According to doctors who specialize in biomedical treatments, the functioning and abilities of autistic people can be improved once the medical disorders that underlie their behaviours can be treated.
It is this message of hope that Deborah Thompson-Smith and her husband Larry Smith – themselves the parents of a seven-year-old autistic child – seek to share with parents of autistic children, their caregivers and doctors at a conference to be held next month.
Spectrum Possibilities, a local charity founded by the Smiths that seeks to highlight the care of autistics, will host the conference in association with Autism One, a United States-based autism charity. The purpose of the conference, entitled Biomedical Comes To Barbados: Hope For All Ages, is to highlight the research and progress being made in the biomedical field.  
The biomedical approach is based on medical protocols developed by a psychologist who studied autistic children and what illnesses were occurring along with autism.
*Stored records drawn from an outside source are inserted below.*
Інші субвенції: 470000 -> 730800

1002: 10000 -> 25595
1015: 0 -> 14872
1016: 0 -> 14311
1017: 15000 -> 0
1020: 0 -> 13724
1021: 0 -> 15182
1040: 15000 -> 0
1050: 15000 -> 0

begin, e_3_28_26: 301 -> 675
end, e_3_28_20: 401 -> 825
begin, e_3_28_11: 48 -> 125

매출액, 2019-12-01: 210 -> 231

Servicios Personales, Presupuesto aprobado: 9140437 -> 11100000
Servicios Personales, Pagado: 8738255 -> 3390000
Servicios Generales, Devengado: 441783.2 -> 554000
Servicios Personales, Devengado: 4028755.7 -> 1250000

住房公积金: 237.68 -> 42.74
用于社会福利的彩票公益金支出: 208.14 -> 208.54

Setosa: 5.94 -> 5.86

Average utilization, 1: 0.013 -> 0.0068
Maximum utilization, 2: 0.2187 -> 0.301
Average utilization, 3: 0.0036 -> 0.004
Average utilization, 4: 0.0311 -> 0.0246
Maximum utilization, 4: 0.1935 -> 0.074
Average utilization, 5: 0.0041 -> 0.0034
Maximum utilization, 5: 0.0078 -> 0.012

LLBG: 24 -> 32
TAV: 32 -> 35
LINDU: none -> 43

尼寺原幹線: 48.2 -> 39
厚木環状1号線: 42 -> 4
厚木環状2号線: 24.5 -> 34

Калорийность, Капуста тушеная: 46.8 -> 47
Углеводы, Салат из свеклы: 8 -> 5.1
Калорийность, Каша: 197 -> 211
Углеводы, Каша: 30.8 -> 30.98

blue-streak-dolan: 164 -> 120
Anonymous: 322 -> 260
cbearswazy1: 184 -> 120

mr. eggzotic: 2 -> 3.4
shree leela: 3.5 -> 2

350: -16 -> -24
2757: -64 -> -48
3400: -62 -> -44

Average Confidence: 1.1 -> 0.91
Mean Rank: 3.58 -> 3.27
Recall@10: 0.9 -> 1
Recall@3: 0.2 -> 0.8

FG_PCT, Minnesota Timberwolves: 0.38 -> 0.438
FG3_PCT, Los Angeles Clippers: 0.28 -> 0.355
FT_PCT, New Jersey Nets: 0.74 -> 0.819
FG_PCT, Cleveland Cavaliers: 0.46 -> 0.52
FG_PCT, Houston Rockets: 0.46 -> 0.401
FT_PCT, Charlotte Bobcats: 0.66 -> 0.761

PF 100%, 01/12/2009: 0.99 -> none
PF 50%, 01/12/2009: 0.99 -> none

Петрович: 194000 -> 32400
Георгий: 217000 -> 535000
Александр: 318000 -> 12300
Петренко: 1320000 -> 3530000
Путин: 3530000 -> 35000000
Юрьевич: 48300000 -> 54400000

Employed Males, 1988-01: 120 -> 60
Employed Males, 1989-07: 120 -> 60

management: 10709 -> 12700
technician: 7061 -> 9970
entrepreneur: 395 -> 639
The Smiths believed it was necessary to host a conference for the benefit of Barbadians and their Caribbean neighbours because of their own experiences from attending other Autism One conferences that gave them much valuable insight into how to properly care for their autistic son. They were also able to establish contact with autism specialists.
Through these conferences, they have adopted the emerging view that autism is a medical disorder in which the behaviours or symptoms presented are caused by a range of underlying metabolic and biochemical irregularities.
Deborah said her son started showing autistic tendencies at three and a half years of age.
When the official diagnosis was made two years ago Deborah and Larry researched the condition and implemented home treatment programmes.
To effectively manage their son’s condition the Smiths had to travel overseas many times.
He now follows a fairly pristine diet of no gluten, dairy, casein or soy, nuts, dyes or preservatives.
“He had a lot of food allergies and since we have changed his diet and eliminated a lot of things, he has shown some improvements.
His ability to interact, his language and his awareness developed and has continued to do so,” Deborah said.
Several environmental factors also played a part in the behaviours he presented, she added. Loud noises such as the school bell and motorcycles were some of the sounds he could not manage. Whenever the school bell was rung, it would cause a flight response but now, with therapy, the bell and loud noises were no longer an issue.  
   “When a child has sensitivity to sound he makes a conscious decision to block out the world. The therapy allows them to be free to be open and interact with their world. [Listening] is important to develop speech, play, interact and to share attention with someone,” Deborah said.
Spectrum Possibilities hopes that the conference will spawn visiting clinics where specialists can visit at least three or four times a year for consultation with autistics.
“That way they would not have to experience what we did such as having to get on a plane with a family and have to deal with issues at airports. When you have a child with autism, the long lines and long waits can become challenging. Children with autism need to have a routine and if you are going to change that routine, you have to go through a period of preparation,” Larry said.
The conference will be held from November 3 to 5 at the Lloyd Erskine Sandiford Centre. The keynote speaker will be Dr Martha Herbert, paediatric neurologist and researcher at Massachusetts General Hospital, Harvard Medical School and Harvard-MIT-HST-Martinos Centre for Biomedical Imaging.